Jewish Establishment Off-Key In Immigration Debate

Advertisement

There’s something about the immigration debate that arouses the passionate intensity of the worst among us, making otherwise smart people stupid and spawning demagogues like no other issue (“Jewish Groups Mostly Mute Over Immigrant Bashing,” James D. Besser, Dec. 21).
I’m speaking of self-proclaimed “liberals” who cannot discuss immigration without demonizing opponents, without resorting to vilification rather than argument, without trafficking in hysteria, not facts. One recalls Ambrose Bierce’s definition of “bigot”: “One who is obstinately and zealously attached to an opinion you do not entertain.” Consolation comes from recognizing what prompts this: The rhetoric of the pro-amnesty/open-borders camp is so shrill and vituperative because they know they’re losing the battle.
Besser sketches an ugly caricature of the great majority of Americans simply
because they disagree with him. Repeated surveys have found overwhelming support, not for amnesty, but for the attrition of the illegal population through vigorous law enforcement and secure borders. The great majority rejects the “comprehensive immigration reform” supported by the Jewish Establishment.
Americans revere immigration but draw a bright line between legal and illegal immigration. Most also find current immigration too high — the 10.3 million who’ve arrived since 2000 make the past seven years the highest period of immigration in U.S. history — and oppose the huge increases in legal immigration that the various “reform” bills called for. A 2006 poll found that only 2 percent thought immigration should be increased.
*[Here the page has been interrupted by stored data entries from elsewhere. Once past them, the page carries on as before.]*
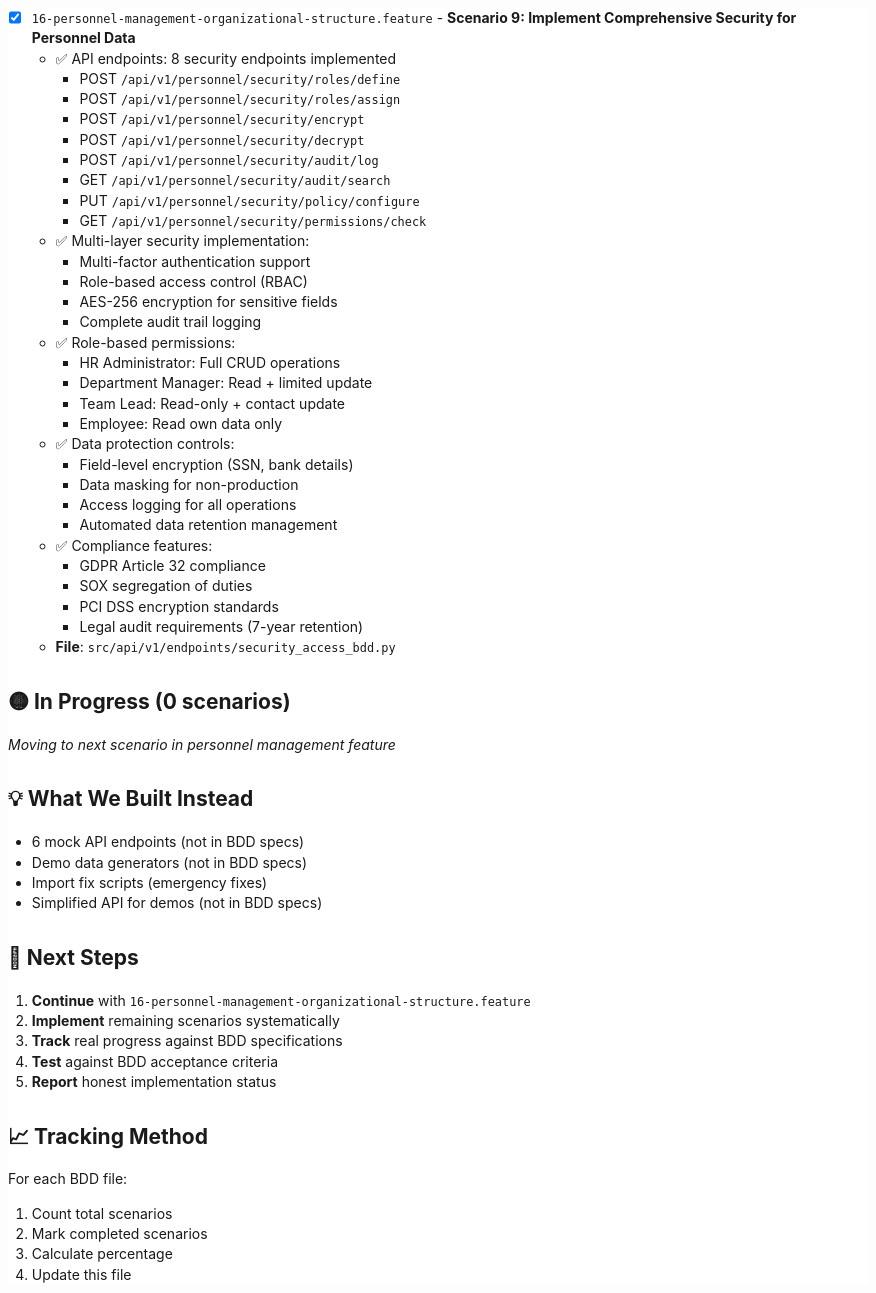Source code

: - [x] `16-personnel-management-organizational-structure.feature` - **Scenario 9: Implement Comprehensive Security for Personnel Data**
  - ✅ API endpoints: 8 security endpoints implemented
    - POST `/api/v1/personnel/security/roles/define`
    - POST `/api/v1/personnel/security/roles/assign`
    - POST `/api/v1/personnel/security/encrypt`
    - POST `/api/v1/personnel/security/decrypt`
    - POST `/api/v1/personnel/security/audit/log`
    - GET `/api/v1/personnel/security/audit/search`
    - PUT `/api/v1/personnel/security/policy/configure`
    - GET `/api/v1/personnel/security/permissions/check`
  - ✅ Multi-layer security implementation:
    - Multi-factor authentication support
    - Role-based access control (RBAC)
    - AES-256 encryption for sensitive fields
    - Complete audit trail logging
  - ✅ Role-based permissions:
    - HR Administrator: Full CRUD operations
    - Department Manager: Read + limited update
    - Team Lead: Read-only + contact update
    - Employee: Read own data only
  - ✅ Data protection controls:
    - Field-level encryption (SSN, bank details)
    - Data masking for non-production
    - Access logging for all operations
    - Automated data retention management
  - ✅ Compliance features:
    - GDPR Article 32 compliance
    - SOX segregation of duties
    - PCI DSS encryption standards
    - Legal audit requirements (7-year retention)
  - **File**: `src/api/v1/endpoints/security_access_bdd.py`

## 🟡 In Progress (0 scenarios)
*Moving to next scenario in personnel management feature*

## 💡 What We Built Instead
- 6 mock API endpoints (not in BDD specs)
- Demo data generators (not in BDD specs)
- Import fix scripts (emergency fixes)
- Simplified API for demos (not in BDD specs)

## 🎯 Next Steps
1. **Continue** with `16-personnel-management-organizational-structure.feature`
2. **Implement** remaining scenarios systematically
3. **Track** real progress against BDD specifications
4. **Test** against BDD acceptance criteria
5. **Report** honest implementation status

## 📈 Tracking Method
For each BDD file:
1. Count total scenarios
2. Mark completed scenarios
3. Calculate percentage
4. Update this file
The reason isn’t xenophobia — no polling data, including longitudinal studies by liberal social scientists like Alan Wolfe, finds evidence of it. NumberUSA, the leading grassroots organization fighting the “comprehensive” approach, says “No to immigrant bashing” at the top of its homepage, while my organization, the Center for Immigration Studies, argues for a pro-immigrant policy of lower immigration.
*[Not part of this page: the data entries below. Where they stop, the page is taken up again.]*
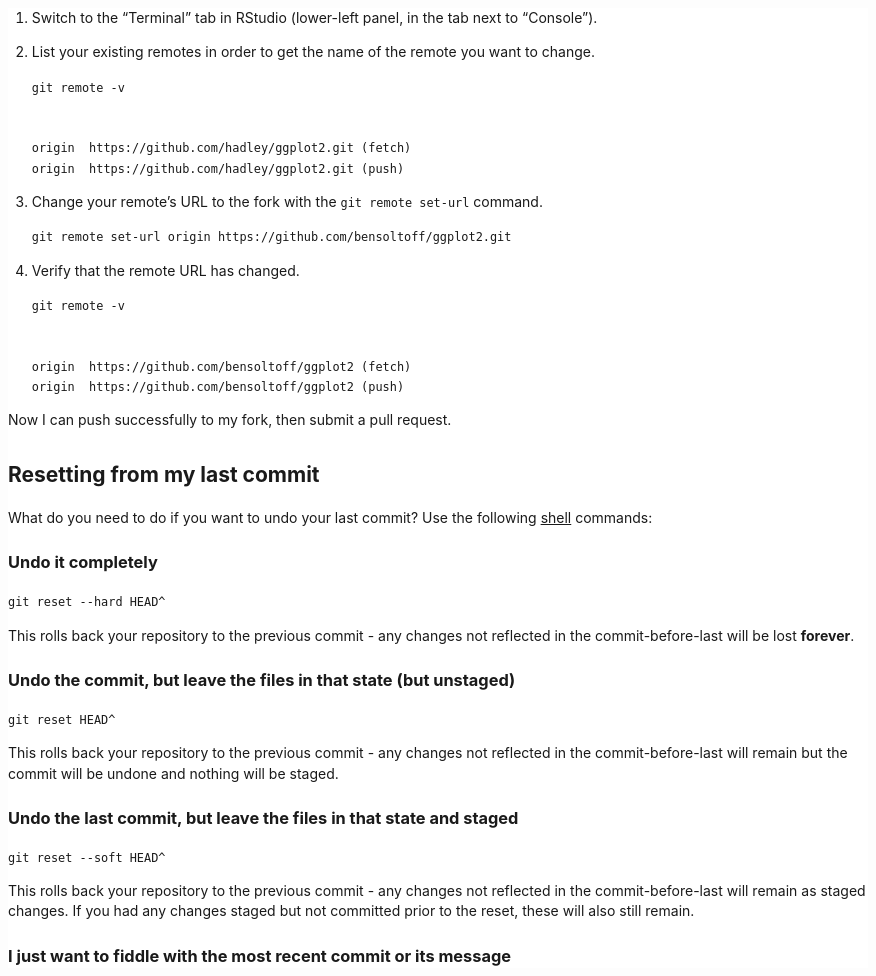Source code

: 1.  Switch to the “Terminal” tab in RStudio (lower-left panel, in the tab next to “Console”).
2.  List your existing remotes in order to get the name of the remote you want to change.

        git remote -v


        origin  https://github.com/hadley/ggplot2.git (fetch)
        origin  https://github.com/hadley/ggplot2.git (push)

3.  Change your remote’s URL to the fork with the `git remote set-url` command.

        git remote set-url origin https://github.com/bensoltoff/ggplot2.git

4.  Verify that the remote URL has changed.

        git remote -v


        origin  https://github.com/bensoltoff/ggplot2 (fetch)
        origin  https://github.com/bensoltoff/ggplot2 (push)

Now I can push successfully to my fork, then submit a pull request.

## Resetting from my last commit[](#resetting-from-my-last-commit)

What do you need to do if you want to undo your last commit? Use the following [shell](chrome-extension://cjedbglnccaioiolemnfhjncicchinao/setup/shell/) commands:

### Undo it completely[](#undo-it-completely)

    git reset --hard HEAD^

This rolls back your repository to the previous commit - any changes not reflected in the commit-before-last will be lost **forever**.

### Undo the commit, but leave the files in that state (but unstaged)[](#undo-the-commit-but-leave-the-files-in-that-state-but-unstaged)

    git reset HEAD^

This rolls back your repository to the previous commit - any changes not reflected in the commit-before-last will remain but the commit will be undone and nothing will be staged.

### Undo the last commit, but leave the files in that state and staged[](#undo-the-last-commit-but-leave-the-files-in-that-state-and-staged)

    git reset --soft HEAD^

This rolls back your repository to the previous commit - any changes not reflected in the commit-before-last will remain as staged changes. If you had any changes staged but not committed prior to the reset, these will also still remain.

### I just want to fiddle with the most recent commit or its message[](#i-just-want-to-fiddle-with-the-most-recent-commit-or-its-message)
Reading Besser’s harangue, one doubts he permits facts to challenge his ideological presuppositions or familiarizes himself with data that don’t confirm his worldview. He provides not a shred of hard evidence to verify the alleged groundswell of xenophobia or a single quotation by any presidential candidate to support his blanket indictment of their supposedly xenophobic rhetoric. His evidence? The unsupported opinion of two professors, one who “thinks you don’t have to scratch very deep to find xenophobia among the anti-immigration movement.” Does he “think it” or “know it? If he knows it, he can substantiate it.
Besser’s report is supported by a Jewish Week editorial in the Dec. 21 issue.
Leading the charge against xenophobic straw men is Anti-Defamation League head Abraham Foxman, who can’t say “Armenian genocide” without adding a trivializing adjective. Foxman is defaming the American people and presidential candidates to regain the moral standing he squandered doing Turkey’s dirty work.
Isn’t it possible other Jewish groups are “mute” about “rampant” xenophobia because they don’t discern it? Instead of condemnation, most Americans deserve praise for addressing through the political system their unease over today’s historically unprecedented immigration, rather than by forming nativist movements or engaging in invective or violence. Multiple sociological studies find Americans more tolerant than ever.
Finally, as George Orwell perhaps understood best, the corruption of politics and of language are interconnected. Besser uses the terms “liberal” and “progressive” to describe supporters of “comprehensive immigration reform.” One wonders what sort of “progressive” would endorse a scheme concocted by President Bush, boosted by the Wall Street Journal and the nation’s most exploitative industries to create a permanent underclass of impoverished immigrants, thus reducing wages and worsening working conditions for America’s most vulnerable?
If you support a sordid scheme that devastates America’s working class and working poor, puts at risk our national security, environment and social safety net and surrenders national sovereignty, find another label for your beliefs.


Stephen Steinlight is senior policy analyst at the Center for Immigration.